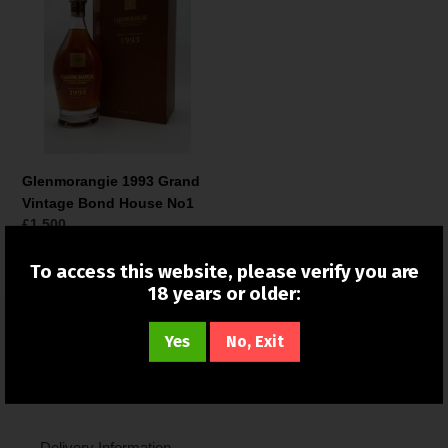
Grand
Vintage
Bond
House
No1
Glenmorangie 1993 Grand
Vintage Bond House No1
Normale
£1,500
prijs
To access this website, please verify you are
18 years or older:
Yes
No, Exit
Quick links
Search
Delivery Information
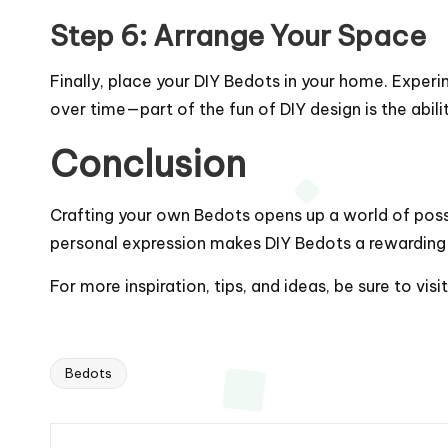
Step 6: Arrange Your Space
Finally, place your DIY Bedots in your home. Exper
over time—part of the fun of DIY design is the abil
Conclusion
Crafting your own Bedots opens up a world of possibi
personal expression makes DIY Bedots a rewarding 
For more inspiration, tips, and ideas, be sure to visi
Bedots
Tags:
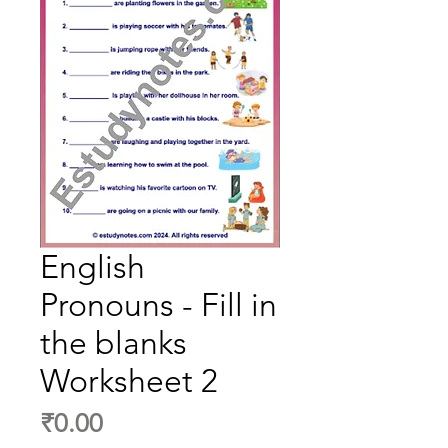
English
Pronouns - Fill in
the blanks
Worksheet 2
Price
₹0.00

**Task instructions:** Copy all lines from the material that contain "Bedots".

**Exercise result:**
Finally, place your DIY Bedots in your home. Exper
Crafting your own Bedots opens up a world of possibi
personal expression makes DIY Bedots a rewarding 
Bedots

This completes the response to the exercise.